Nevertheless, during the Liver Meeting of the European Association for the Study of the Liver (EASL), AbbVie has again demonstrated that its late-stage pipeline product glecaprevir/pibrentasvir (G/P), which is currently under review by the FDA and EMA, will likely improve the patient’s experience even further. By presenting data from two Phase III studies, ENDURANCE-3 and EXPEDITION-1, AbbVie demonstrated excellent efficacy data, particularly for difficult-to-treat patients.
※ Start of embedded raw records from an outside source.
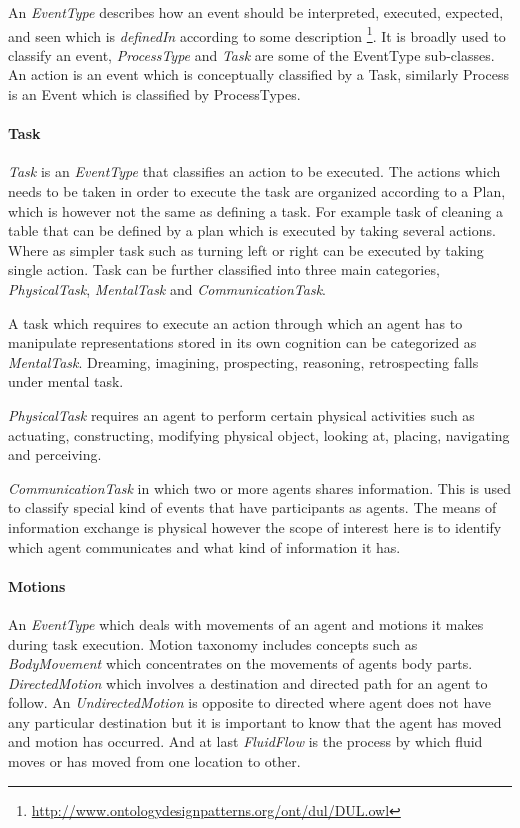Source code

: An \emph{EventType} describes how an event should be interpreted, executed, expected, and seen which is \emph{definedIn} according to some description \footnote{\url{http://www.ontologydesignpatterns.org/ont/dul/DUL.owl}}. It is broadly used to classify an event, \emph{ProcessType} and \emph{Task} are some of the EventType sub-classes. An action is an event which is conceptually classified by a Task, similarly Process is an Event which is classified by ProcessTypes.  

\paragraph{Task}
\emph{Task} is an \emph{EventType} that classifies an action to be executed. The actions which needs to be taken in order to execute the task are organized according to a Plan, which is however not the same as defining a task. For example task of cleaning a table that can be defined by a plan which is executed by taking several actions. Where as simpler task such as turning left or right can be executed by taking single action. Task can be further classified into three main categories, \emph{PhysicalTask}, \emph{MentalTask} and \emph{CommunicationTask}. 

A task which requires to execute an action through which an agent has to manipulate representations stored in its own cognition can be categorized as \emph{MentalTask}. Dreaming, imagining, prospecting, reasoning, retrospecting falls under mental task. 

\emph{PhysicalTask} requires an agent to perform certain physical activities such as actuating, constructing, modifying physical object, looking at, placing, navigating and perceiving. 

\emph{CommunicationTask} in which two or more agents shares information. This is used to classify special kind of events that have participants as agents. The means of information exchange is physical however the scope of interest here is to  identify which agent communicates and what kind of information it has. 

\paragraph{Motions} 
An \emph{EventType} which deals with movements of an agent and motions it makes during task execution. Motion taxonomy includes concepts such as \emph{BodyMovement} which concentrates on the movements of agents body parts. \emph{DirectedMotion} which involves a destination and directed path for an agent to follow. An \emph{UndirectedMotion} is opposite to directed where agent does not have any particular destination but it is important to know that the agent has moved and motion has occurred. And at last \emph{FluidFlow} is the process by which fluid moves or has moved from one location to other.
In the EXPEDITION-1 trial, the efficacy of G/P was evaluated for a 12-week treatment duration in 146 patients with compensated liver cirrhosis infected with genotype 1 (GT1), 2, 4, 5, or 6. Out of these participants, 25% were treatment-experienced, 69% of which with interferon-based treatments. Only one patient, infected with GT1a who relapsed at week eight, did not achieve sustained viral response at 12-weeks post treatment completion (SVR12), resulting in an overall cure rate of 99%. No treatment-related severe adverse events were reported, and no patient discontinued the treatment.
The ENDURANCE-3 trial included non-cirrhotic patients infected with GT3, predominantly those with fibrosis scores of F0 and F1. Unlike most other Phase III trials for DAAs, this study did not exclude drug users and over 50% of study participants were active drug users during the trial. The study also evaluated the efficacy after 12-week (arm 1, N = 233) and 8-week treatment duration (arm 3, N = 157) and compared efficacy to a 12-week treatment with sofosbuvir and daclatasvir (arm 2, N = 115). G/P demonstrated noninferiority in arm 1 and arm 3 compared with arm 2, as the SVR12 rates between those arms varied between 95% and 97%.
The EXPEDITION-1 trial demonstrated the strong overall efficacy of G/P in patients with compensated cirrhosis after 12 weeks of treatment, and consequently G/P will represent a strong alternative to other currently available DAA regimens, including Gilead’s Harvoni and Epclusa. The ENDURANCE-3 trial, however, positions G/P as an excellent treatment option for patients with GT3, and in particular for active drug users.
Dr. Foster, the lead study author, highlighted the high incidence rates among drug users and that GT3 has a higher prevalence among this group than within the overall population. Furthermore, the shortened treatment duration from 12 to eight weeks for patients without liver cirrhosis, a criterion matching most individuals with more recent hepatitis C infections, is expected to provide a significant advantage for AbbVie since the compliance rate among this group is expected to be lower than among the general population.
Combining the data presented at EASL with data recently published during the American Association for the Study of Liver Diseases (AASLD), GlobalData anticipates that G/P will achieve a significant patient share for non-cirrhotics or patient with compensated liver cirrhosis.